DAWN.COM

Today's Paper | December 20, 2024

Updated 02 Sep, 2014 10:16pm

Doctors hesitant to call ‘a bullet a bullet’

ISLAMABAD: The Pakistan Institute of Medical Sciences (Pims) on Monday confirmed that two protesters who lost their lives during the pitched battles on Constitution Avenue on Saturday, had been killed by “high-velocity metal projectiles”.

While the hospital administration, in a statement issued on Monday, stopped short of calling these objects ‘bullets’, sources in the hospital revealed that the four-member medical board that performed autopsies on the two bodies had confirmed that both men had been shot with live ammunition.

Know more: If not a bullet, then what?

A bullet, possibly from a small arm such as a handgun, was recovered from the skull of Rafiullah, while Gulfam Adil – who was shot in his abdomen – had the entry/exit wounds characteristic of a gunshot wound.

“The deaths were caused by high velocity metal projectiles. Some of the objects were de-shaped and have been sent to ballistic experts in the Sihala police station for analysis,” Pims administrator Dr Altaf Hussain said.


Autopsy confirms protesters were killed by small-arms fire


Sources say that similar injuries sustained by others who are still undergoing treatment at Pims have also been attributed to the same kind of small arms fire that is said to have been the cause of death of the two deceased men.

On Monday, injured Pakistan Awami Tehreek (PAT) supporter and former policeman Mohammad Yousuf, who had also sustained multiple rubber bullet injuries, had a similar ‘object’ removed from his knee.

Dr Hussain also confirmed that following a two-hour operation, doctors removed similar objects from the left thigh of another victim, Usman Gulfam.

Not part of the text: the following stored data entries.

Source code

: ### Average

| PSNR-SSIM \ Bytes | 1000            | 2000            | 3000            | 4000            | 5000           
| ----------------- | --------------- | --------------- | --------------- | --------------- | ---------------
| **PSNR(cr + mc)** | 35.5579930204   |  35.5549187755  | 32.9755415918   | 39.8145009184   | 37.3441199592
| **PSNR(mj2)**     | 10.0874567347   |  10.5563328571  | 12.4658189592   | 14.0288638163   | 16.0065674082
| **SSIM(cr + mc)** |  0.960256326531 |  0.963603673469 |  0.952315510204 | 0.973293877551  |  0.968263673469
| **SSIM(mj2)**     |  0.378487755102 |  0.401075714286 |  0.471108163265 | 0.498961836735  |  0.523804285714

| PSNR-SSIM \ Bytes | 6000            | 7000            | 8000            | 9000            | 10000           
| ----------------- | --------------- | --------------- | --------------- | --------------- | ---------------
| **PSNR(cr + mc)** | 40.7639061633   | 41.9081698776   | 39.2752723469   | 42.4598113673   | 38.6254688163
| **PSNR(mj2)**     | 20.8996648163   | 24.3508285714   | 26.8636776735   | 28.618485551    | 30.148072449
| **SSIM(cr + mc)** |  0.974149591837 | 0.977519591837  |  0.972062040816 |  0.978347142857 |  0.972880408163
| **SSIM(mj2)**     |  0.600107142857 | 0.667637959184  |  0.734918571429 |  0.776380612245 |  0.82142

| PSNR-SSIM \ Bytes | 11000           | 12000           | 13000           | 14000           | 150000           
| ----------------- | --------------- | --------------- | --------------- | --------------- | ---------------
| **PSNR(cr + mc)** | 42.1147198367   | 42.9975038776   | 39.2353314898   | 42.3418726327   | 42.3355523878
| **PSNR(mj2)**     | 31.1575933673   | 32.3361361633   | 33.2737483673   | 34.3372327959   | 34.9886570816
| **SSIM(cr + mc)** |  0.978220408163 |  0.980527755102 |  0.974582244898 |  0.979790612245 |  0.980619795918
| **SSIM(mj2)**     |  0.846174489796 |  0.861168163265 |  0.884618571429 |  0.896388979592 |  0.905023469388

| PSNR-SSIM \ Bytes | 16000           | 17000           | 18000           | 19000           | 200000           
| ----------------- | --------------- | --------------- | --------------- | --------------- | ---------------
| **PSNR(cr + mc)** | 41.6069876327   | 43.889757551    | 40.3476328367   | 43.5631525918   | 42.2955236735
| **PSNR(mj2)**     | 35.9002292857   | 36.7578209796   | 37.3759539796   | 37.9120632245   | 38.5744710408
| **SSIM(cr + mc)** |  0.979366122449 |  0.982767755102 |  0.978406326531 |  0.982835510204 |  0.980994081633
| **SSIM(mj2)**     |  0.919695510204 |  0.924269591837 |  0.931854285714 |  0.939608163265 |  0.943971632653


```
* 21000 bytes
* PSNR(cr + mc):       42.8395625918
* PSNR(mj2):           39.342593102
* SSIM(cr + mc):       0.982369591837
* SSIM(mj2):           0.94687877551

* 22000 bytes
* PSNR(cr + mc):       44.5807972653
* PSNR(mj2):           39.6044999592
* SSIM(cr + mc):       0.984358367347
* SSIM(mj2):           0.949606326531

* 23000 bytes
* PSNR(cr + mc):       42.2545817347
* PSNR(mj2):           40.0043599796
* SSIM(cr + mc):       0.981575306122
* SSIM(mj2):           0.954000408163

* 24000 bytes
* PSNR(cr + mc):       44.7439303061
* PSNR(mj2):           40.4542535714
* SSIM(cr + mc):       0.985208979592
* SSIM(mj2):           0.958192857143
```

The object entered Gulfam’s left leg and shattered his thigh bone.

A senior medical official at Pims explained that a high-velocity object, such as a bullet, is quite hot when fired and can deform after coming into contact with another solid object, such as human bones.

In his opinion, anti-riot weapons such as low velocity rubber bullets and teargas shells were unlikely to cause entry/exit wounds consistent with the injuries sustained by several individuals currently being treated at the hospital.

Former Pims Medico-Legal Officer Dr Waseem Khawaja told Dawn rubber bullets could – in very rare cases – penetrate the human body but only if fired from a very close range. Even in such cases, he said, it will never present with an exit wound.

While the bullet recovered from the skull of the deceased Rafiullah has been forwarded for forensic analysis, those involved with the autopsy told Dawn that it appeared to be a bullet from a 30-bore handgun. However, they said it was premature to say anything before the object had been properly analysed.

Islamabad Deputy Commissioner Mujahid Sherdil confirmed that police did not use live ammunition, saying that: “Though police fired rubber bullets on protesters, they did not have authorisation from the SSP or myself.”

By Monday afternoon, over 280 protesters had been brought to Pims for treatment. As many as 76 of the injured were admitted for treatment and later discharged. However, 29 victims are still in the hospital and 11 are said to require surgery to repair broken limbs.